Indeed, the Dubliner said very little else, such was his post-match dismay, initially stating that “for the first time ever” he would prefer not to conduct a post-match interview.

However, O'Brien went on to speak very briefly, as follows: “We’re bitterly disappointed. Our preparation has been badly hampered, but I’m not here to make excuses. We had eight fellows out during the past few weeks and our lack of game time showed today. We just have to get back on the horse for the game against Kerry next Saturday.”

It has been correctly pointed out to me since that, despite the undoubted pain in doing so, both Tomás Ó Flatharta and Tom Cribbin fulfilled their usual media work after almighty championship hammerings at the hands of Dublin during their spells in the football bainisteoir bib.

The ever-increasing social media coverage, allied to live streaming of Gaelic games from various sources, has greatly lessened the inquisitive texts and calls that this scribe receives on the night I return from an away game at the top or bottom of the country. ‘Melodramatic Mick’ and ‘Nasty Nick’ on various comment sites have a field night when Westmeath are badly beaten. At the outset, this is particularly unfair to amateur players for whom the pandemic has made playing sport more of a chore than would normally be the case. ‘Over The Top Oliver’ seldom thinks of this before bashing all and sundry from the comfort of his living room. Shame on him and his ilk is what I say.

Be that as it may, we all hate losing so badly, and O’Brien and his high-powered backroom team will have a lot of soul-searching to do ahead of the visit of the Kingdom to TEG Cusack Park next Saturday. Westmeath had got the measure of Antrim in recent years, albeit generally by small margins, but as recently as last summer (the ‘normal’ time for championship hurling) a Shane Conway-inspired side in the famous green and gold jerseys deservedly left the same venue with a brace of Joe McDonagh Cup points in the bag.

Two major pre-match talking points in Corrigan Park were the inclusion of a goalkeeper unknown in these parts, Eoin Skelly, at one end of the pitch, while at the other end one of the best-known – and universally respected – men ever to wield a camán in maroon and white, Brendan Murtagh, was lined out at full-forward. The latter’s class is not in question, but Father Time has no teacher’s pets and it is worrying that a 38-year old should be needed, even as a likely one-off to try and win the tier two competition at the third attempt.

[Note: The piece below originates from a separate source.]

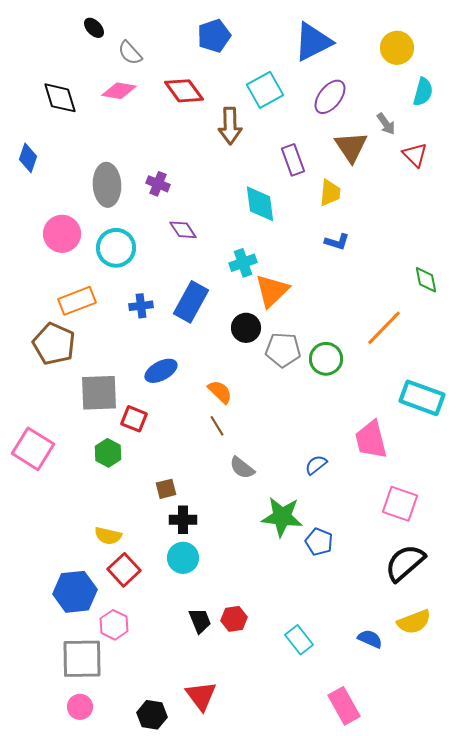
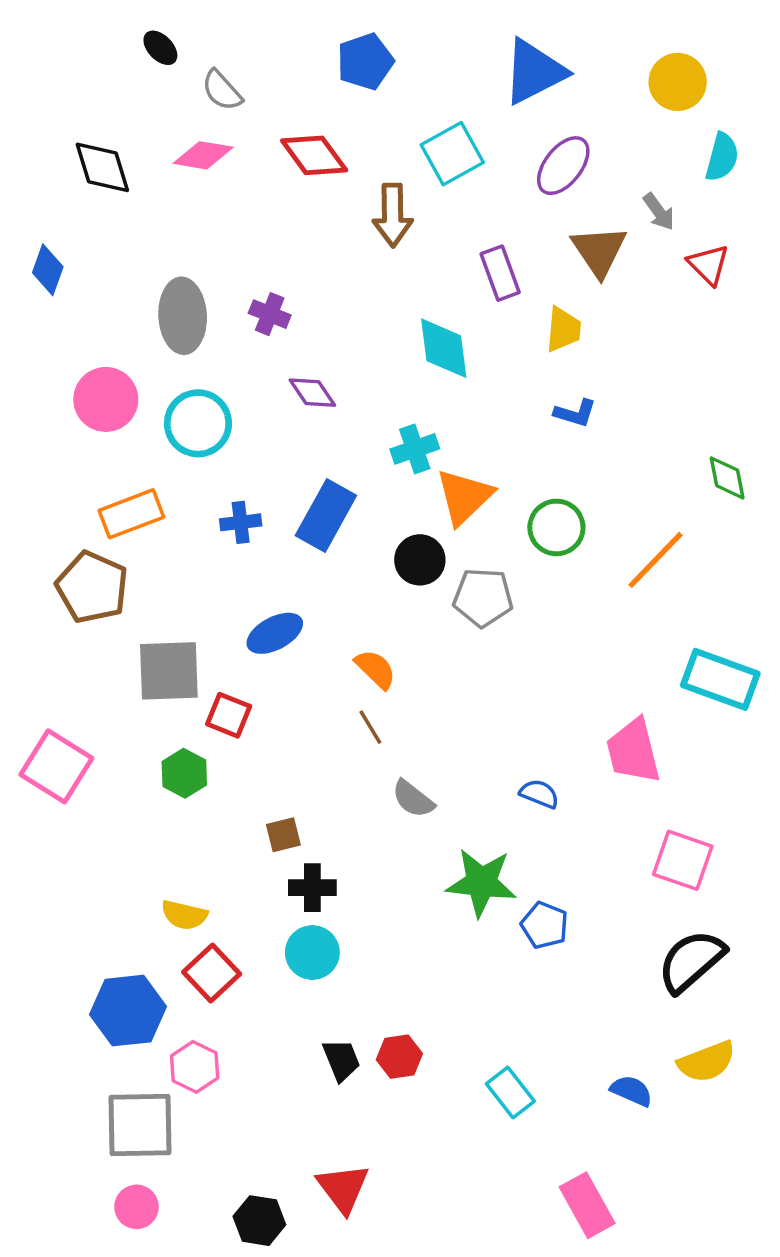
green circle: (326, 359) -> (556, 527), moved
blue semicircle: (316, 465) -> (539, 794), turned 60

Indeed, despite the unpleasant nature of his debut, all right-minded people will wish the Na Fianna netminder well if he has committed to the huge demands (now more complicated than ever) placed on the modern inter-county player. However, if a short-term solution was required to the (undoubted) goalkeeping problem which has beset the Lake County in recent years, Ringtown’s Pat Burke, a colleague of Murtagh in the very fine minor team of 1999, might have been worth a phone call, with his recent intermediate final display surely a testament to his all-round enduring sharpness.

However, it is not this columnist’s job to pick the Westmeath team and one can only hope that O’Brien, a very pleasant man in one-on-one dealings, can get the players’ heads right in the next few days. If not, the hope that Westmeath's hurlers can emulate the county's minor footballers in 1963 and 1995 by appearing in one of the GAA’s two blue riband occasions (even if hawks and Hawkeyes will outnumber human beings in Croke Park on December 13) will have evaporated very quickly.

Westmeath Gaels may have taken Killian Doyle’s prolific scoring feats for granted, and the team must plough on without the Raharney man, for now at least.

Oh to find some joy in Mullingar next Saturday at 1.30pm!